本文抜粋 ▸
┌──
・「倦怠感」にプライマリ・ケアで出会う頻度は高いが,医師には苦手意識がある。
・「倦怠感」の原因診断を難しく感じる理由は,①倦怠感は“low yield”な問題である,②倦怠感を主訴とする患者の「有病率」が低い,③倦怠感診療では「ノイズ」が発生しやすい,からである。
・「倦怠感」というlow yieldな問題を,よりhigh yieldな問題にアップグレードする。
▶問題を別の症候に置換できないか検討
①「倦怠感」を患者自身の言葉で置き換えてもらう,②「倦怠感」が「筋力低下」「労作時呼吸困難」「眠気」でないかを確認,③high yieldな随伴症状がないかを確認
⇒別の問題に置換できれば,その問題について鑑別する。
▶経過と先行疾患で分類
A. 急性疾患の治癒後に遷延する倦怠感
B. 明らかな疾患の先行のない急性経過の倦怠感
C. 慢性の倦怠感
・A,Bで困ることは少なく,以降のステップはCに対して適用する。
▶鑑別リストを持つ
・疾患カテゴリを意識して鑑別を整理。
⇒考慮すべきカテゴリ:慢性臓器不全,慢性炎症性疾患,悪性腫瘍,内分泌・代謝疾患,薬物・物質使用,精神疾患,睡眠障害。
▶疾患カテゴリに非特異的な病歴の聴取
①体重減少,②症状の数,③安静・睡眠での改善
▶解釈モデルの聴取
▶疾患カテゴリに特異的な診察と検査
・アルコール,抑うつ,不安,睡眠の評価には,質問票を活用する。
・身体診察は目的をもって行う。
・基本的な「ルーチン」検査でほとんどの疾患の拾い上げは可能。
・重大な身体疾患がないことを保証し,illness-orientedに対応する。
・不用意に「病名」のレッテルを貼らない。
・教条的にならず,患者の意を汲みながら付き合っていく。
・「病名」をつけるためでなく,「原因不明の強い倦怠感で苦しむ患者の一群がある」ことを知る。
「先生,なんだかこのところずっとだるいんです」と患者に言われたら,どう感じるだろうか。このシチュエーションを得意としている方は少ないと思う。「面倒なことを言い出したな……」と思う方も多いだろう。筆者もそのひとりである。
西洋のデータではあるが,「倦怠感」は,プライマリ・ケア受診理由のトップ10に入っており1),プライマリ・ケア受診患者の5~10%は(主訴とは限らないが)倦怠感を訴える2)。米国の労働者を対象とした調査では,38%が過去2週間以内に倦怠感を自覚していたという3)。
これほど頻度の高い症候だというのに,なぜ我々は「倦怠感」という訴えが苦手なのだろうか。「なぜうまくいかないのか」に答えることができれば「どうしたらうまくいくのか」はその裏返しだから,対処法は見えてくる。ここでは「倦怠感の原因診断を難しいと感じる理由」を臨床推論の視点から考えてみる。最初にまとめてしまうと,主な理由は次の3つである。これを見てすぐに腑に落ちる読者は,ここを読み飛ばしてもらってかまわない。
└──
抽出資料 ▸
┌──
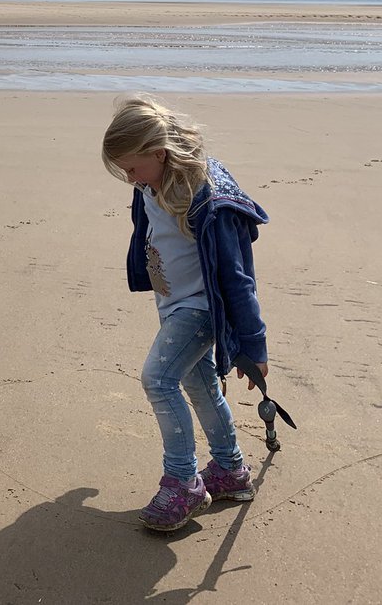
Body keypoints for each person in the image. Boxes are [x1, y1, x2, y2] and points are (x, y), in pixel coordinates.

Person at [101, 94, 269, 532]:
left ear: (159, 153)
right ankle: (230, 469)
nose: (129, 178)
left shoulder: (206, 198)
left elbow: (238, 277)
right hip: (172, 303)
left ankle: (182, 482)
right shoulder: (149, 186)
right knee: (199, 384)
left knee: (158, 379)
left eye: (132, 168)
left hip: (200, 309)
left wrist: (253, 344)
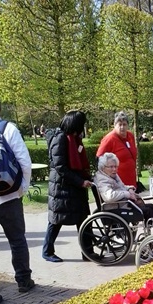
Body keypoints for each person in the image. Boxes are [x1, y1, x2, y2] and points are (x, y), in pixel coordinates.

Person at [0, 95, 35, 304]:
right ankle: (23, 281)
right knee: (17, 240)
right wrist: (21, 190)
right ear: (0, 109)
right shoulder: (7, 129)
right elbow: (24, 162)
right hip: (8, 195)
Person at [42, 110, 92, 263]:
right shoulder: (60, 139)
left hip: (73, 186)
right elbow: (60, 167)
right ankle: (47, 251)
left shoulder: (74, 138)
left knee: (83, 220)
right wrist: (80, 181)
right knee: (56, 220)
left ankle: (88, 252)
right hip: (62, 186)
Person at [94, 153, 153, 231]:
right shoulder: (102, 180)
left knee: (151, 206)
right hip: (115, 208)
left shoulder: (112, 175)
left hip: (122, 205)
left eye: (115, 166)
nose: (114, 169)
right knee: (148, 211)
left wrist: (129, 189)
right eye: (111, 167)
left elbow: (122, 187)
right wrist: (127, 194)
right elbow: (109, 197)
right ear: (103, 168)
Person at [96, 111, 137, 187]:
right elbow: (99, 159)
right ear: (115, 125)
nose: (122, 127)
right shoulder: (109, 139)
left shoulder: (130, 136)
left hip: (131, 179)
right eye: (120, 125)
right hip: (117, 183)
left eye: (124, 124)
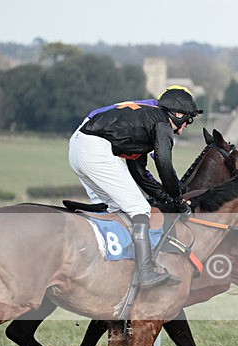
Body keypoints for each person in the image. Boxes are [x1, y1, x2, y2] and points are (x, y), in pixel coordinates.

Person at [68, 85, 201, 287]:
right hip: (94, 149)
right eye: (189, 120)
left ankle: (107, 266)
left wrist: (166, 198)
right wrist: (178, 200)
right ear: (178, 114)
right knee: (140, 209)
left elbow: (139, 173)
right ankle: (146, 271)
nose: (187, 126)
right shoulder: (162, 124)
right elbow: (164, 165)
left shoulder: (143, 124)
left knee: (115, 209)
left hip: (78, 147)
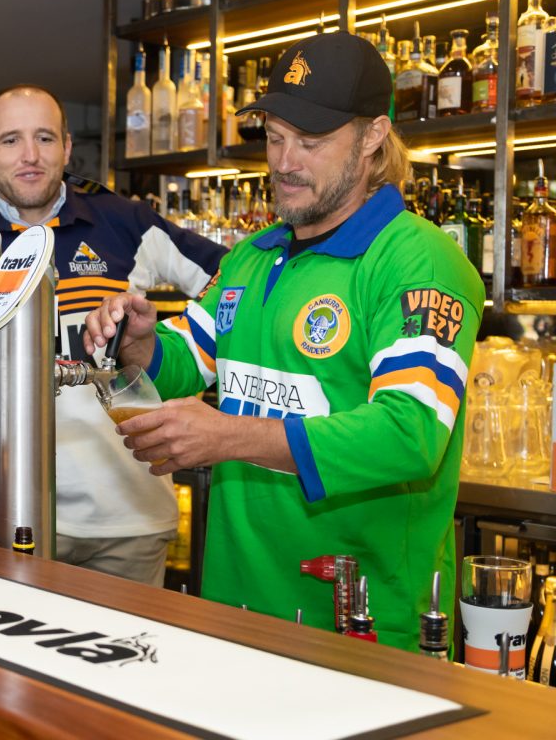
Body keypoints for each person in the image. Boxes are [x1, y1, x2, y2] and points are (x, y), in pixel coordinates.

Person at [83, 32, 483, 650]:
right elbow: (190, 355)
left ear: (374, 136)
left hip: (363, 623)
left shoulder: (418, 261)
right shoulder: (251, 256)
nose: (284, 161)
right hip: (233, 609)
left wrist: (227, 436)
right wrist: (138, 343)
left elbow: (411, 435)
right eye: (274, 137)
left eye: (312, 142)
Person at [0, 85, 225, 586]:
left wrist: (173, 344)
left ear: (67, 147)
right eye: (10, 141)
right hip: (1, 515)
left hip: (127, 520)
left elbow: (240, 280)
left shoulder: (125, 221)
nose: (30, 155)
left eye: (44, 138)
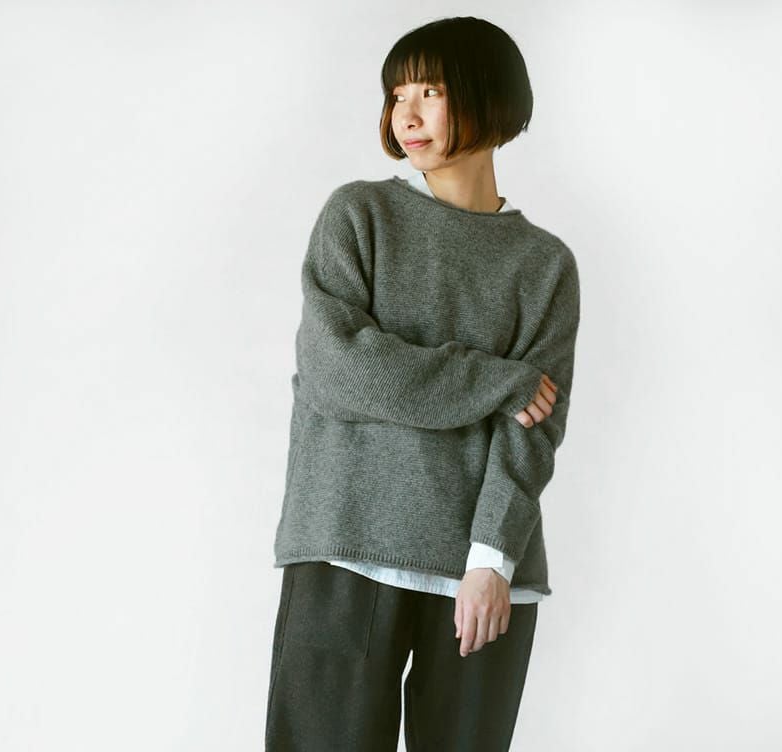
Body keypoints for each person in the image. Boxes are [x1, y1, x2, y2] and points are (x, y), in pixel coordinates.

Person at [264, 15, 581, 752]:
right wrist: (497, 381)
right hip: (345, 543)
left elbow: (534, 426)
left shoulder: (544, 265)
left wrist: (491, 559)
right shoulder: (360, 216)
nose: (406, 114)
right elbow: (341, 370)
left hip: (481, 573)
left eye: (430, 92)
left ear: (490, 98)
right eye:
└──
倦怠感を扱った本文抜粋によると、米国の労働者を対象とした調査では、過去2週間以内に倦怠感を自覚していた人は何%だったか。 この資料は解答には使わない。

解答 ▸ 38%である。